Materials provided START

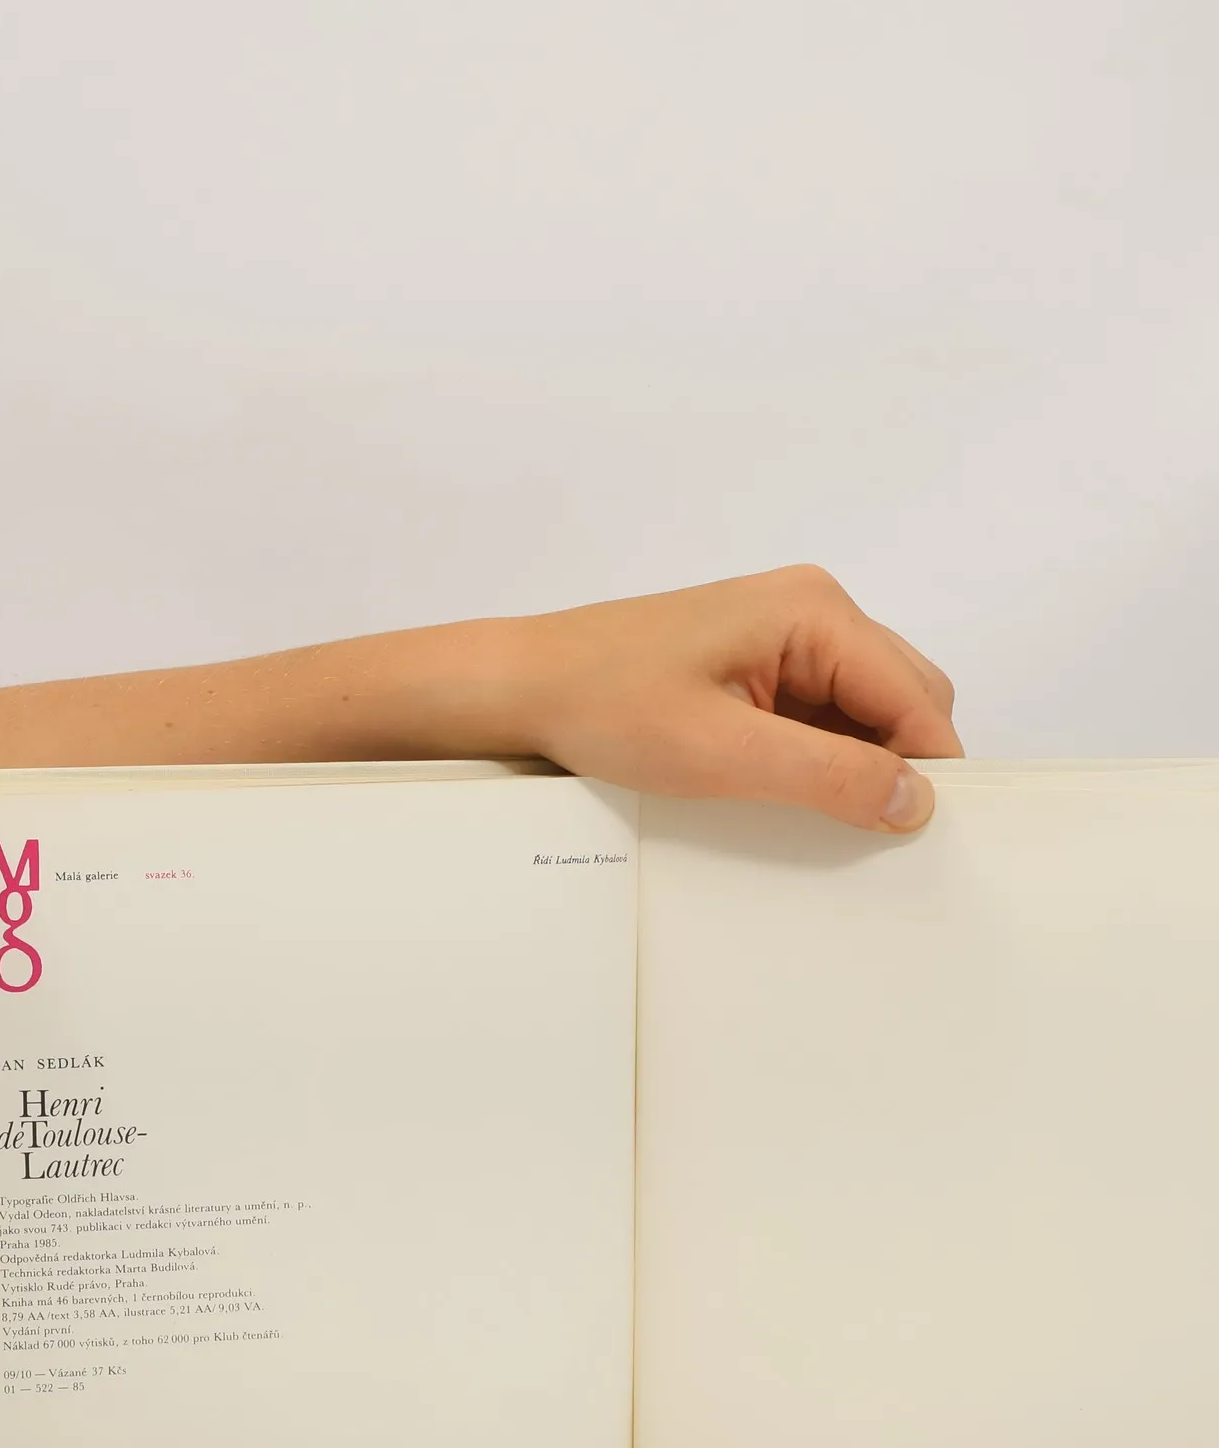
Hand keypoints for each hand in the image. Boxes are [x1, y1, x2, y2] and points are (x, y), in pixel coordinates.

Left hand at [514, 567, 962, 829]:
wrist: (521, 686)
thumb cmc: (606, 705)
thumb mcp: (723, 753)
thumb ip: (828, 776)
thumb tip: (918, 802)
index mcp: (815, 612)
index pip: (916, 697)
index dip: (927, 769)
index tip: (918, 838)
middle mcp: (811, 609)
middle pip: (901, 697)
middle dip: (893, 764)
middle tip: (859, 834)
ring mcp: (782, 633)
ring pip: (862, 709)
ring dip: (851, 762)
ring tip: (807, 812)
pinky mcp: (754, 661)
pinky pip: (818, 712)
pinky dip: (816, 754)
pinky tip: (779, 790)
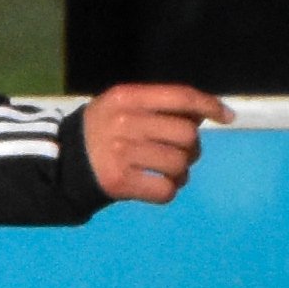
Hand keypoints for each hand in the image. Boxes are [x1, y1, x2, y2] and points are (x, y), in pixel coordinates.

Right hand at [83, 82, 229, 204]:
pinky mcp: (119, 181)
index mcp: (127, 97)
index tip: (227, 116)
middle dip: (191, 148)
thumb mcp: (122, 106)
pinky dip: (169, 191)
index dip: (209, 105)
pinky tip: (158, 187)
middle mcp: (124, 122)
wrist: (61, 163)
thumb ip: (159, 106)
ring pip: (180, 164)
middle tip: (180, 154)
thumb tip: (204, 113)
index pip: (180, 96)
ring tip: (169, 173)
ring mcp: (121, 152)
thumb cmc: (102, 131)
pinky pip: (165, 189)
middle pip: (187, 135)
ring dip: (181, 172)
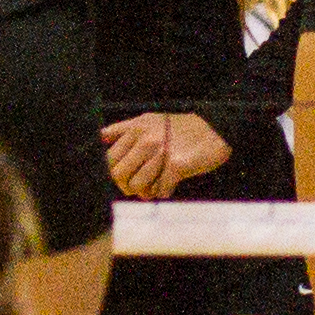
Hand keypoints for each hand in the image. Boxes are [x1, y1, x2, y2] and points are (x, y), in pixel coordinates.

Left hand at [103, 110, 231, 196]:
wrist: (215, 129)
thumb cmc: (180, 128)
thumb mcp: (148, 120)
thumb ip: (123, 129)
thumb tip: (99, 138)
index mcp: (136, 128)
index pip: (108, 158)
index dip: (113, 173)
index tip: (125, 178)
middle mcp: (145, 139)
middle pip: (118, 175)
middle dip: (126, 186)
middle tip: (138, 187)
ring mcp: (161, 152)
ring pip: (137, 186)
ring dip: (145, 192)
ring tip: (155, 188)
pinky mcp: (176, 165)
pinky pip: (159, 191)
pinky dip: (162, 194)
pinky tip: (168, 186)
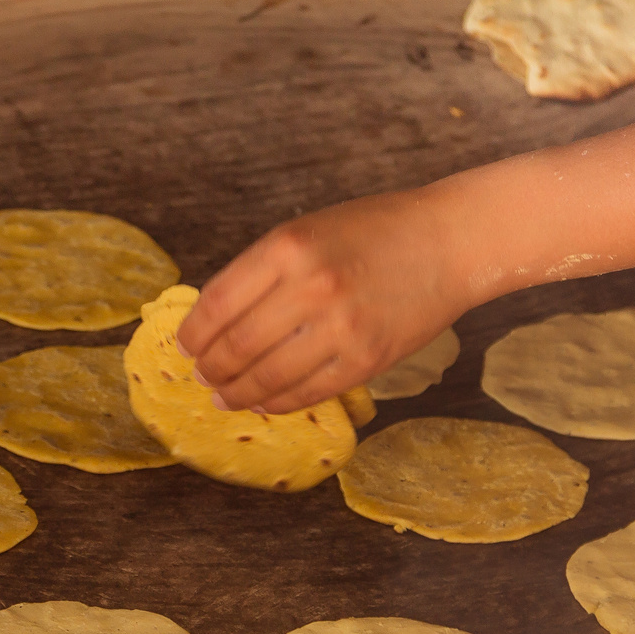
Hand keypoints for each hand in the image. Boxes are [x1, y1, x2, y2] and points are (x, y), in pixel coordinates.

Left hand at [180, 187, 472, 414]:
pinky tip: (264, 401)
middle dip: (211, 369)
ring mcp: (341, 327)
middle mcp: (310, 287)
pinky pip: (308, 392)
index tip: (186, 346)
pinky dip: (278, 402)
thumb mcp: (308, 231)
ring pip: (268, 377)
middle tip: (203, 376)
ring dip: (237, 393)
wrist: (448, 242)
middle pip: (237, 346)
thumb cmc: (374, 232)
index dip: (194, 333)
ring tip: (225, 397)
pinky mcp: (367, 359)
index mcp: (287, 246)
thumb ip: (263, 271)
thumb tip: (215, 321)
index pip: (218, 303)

Materials provided END

What is needed: Retype all of the entries exactly as written, leaving out any images.

Result of the exercise:
Hand keypoints for each hand in the image. Boxes are [x1, y1, x2, y2] and points are (x, y), in pixel coordinates.

Left hand at [514, 567, 962, 829]:
wrist: (521, 686)
thumb cmc: (606, 705)
thumb mcp: (723, 753)
thumb ip: (828, 776)
thumb tip: (918, 802)
index mcp: (815, 612)
index pip: (916, 697)
index dip: (927, 769)
index tip: (918, 838)
middle mcp: (811, 609)
middle pip: (901, 697)
middle dip: (893, 764)
middle tip: (859, 834)
ring mcp: (782, 633)
ring pip: (862, 709)
ring dip: (851, 762)
ring tip: (807, 812)
pinky mcp: (754, 661)
pinky pip: (818, 712)
pinky dip: (816, 754)
pinky tip: (779, 790)
Hand keypoints for each hand in the image. Boxes are [x1, y1, x2, y2] and points are (x, y), in pixel coordinates.

Right hand at [83, 82, 229, 204]:
pinky mcp: (119, 181)
index mcp: (127, 97)
index tip: (227, 116)
middle dip: (191, 148)
thumb mcp: (122, 106)
pinky dip: (169, 191)
index dip: (209, 105)
pinky tip: (158, 187)
middle mcp: (124, 122)
wrist: (61, 163)
thumb ip: (159, 106)
ring pip: (180, 164)
middle tip: (180, 154)
thumb tip: (204, 113)
index pip: (180, 96)
ring tip: (169, 173)
ring mcp: (121, 152)
thumb cmc: (102, 131)
pinky pip: (165, 189)
middle pip: (187, 135)
ring dip: (181, 172)
Hand keypoints for each hand in the image. Boxes are [x1, y1, x2, y2] and points are (x, y), in pixel coordinates.

Left hand at [103, 110, 231, 196]:
wrist: (215, 129)
thumb cmc: (180, 128)
thumb mcp: (148, 120)
thumb ip: (123, 129)
thumb tip: (99, 138)
index mcp: (136, 128)
index pip: (108, 158)
index dip: (113, 173)
index tip: (125, 178)
middle mcp: (145, 139)
middle pip: (118, 175)
middle dip: (126, 186)
middle tip: (138, 187)
ring mcp: (161, 152)
ring pip: (137, 186)
ring dip: (145, 192)
ring tip: (155, 188)
pinky mcp: (176, 165)
pinky pip: (159, 191)
pinky dip: (162, 194)
pinky tip: (168, 186)
Hand keypoints for each hand in the image. Boxes are [x1, y1, x2, y2] and points are (x, y), in pixel coordinates.

Left hand at [180, 187, 472, 414]:
pinky tip: (264, 401)
middle dip: (211, 369)
ring mcp: (341, 327)
middle mcp: (310, 287)
pinky pip: (308, 392)
index tip: (186, 346)
pinky dip: (278, 402)
thumb mcp: (308, 231)
ring pip: (268, 377)
middle tip: (203, 376)
ring dip: (237, 393)
wrist: (448, 242)
middle pip: (237, 346)
thumb cmc: (374, 232)
index dip: (194, 333)
ring tip: (225, 397)
pinky mcp: (367, 359)
index mcp: (287, 246)
thumb ip: (263, 271)
thumb tip: (215, 321)
index pip: (218, 303)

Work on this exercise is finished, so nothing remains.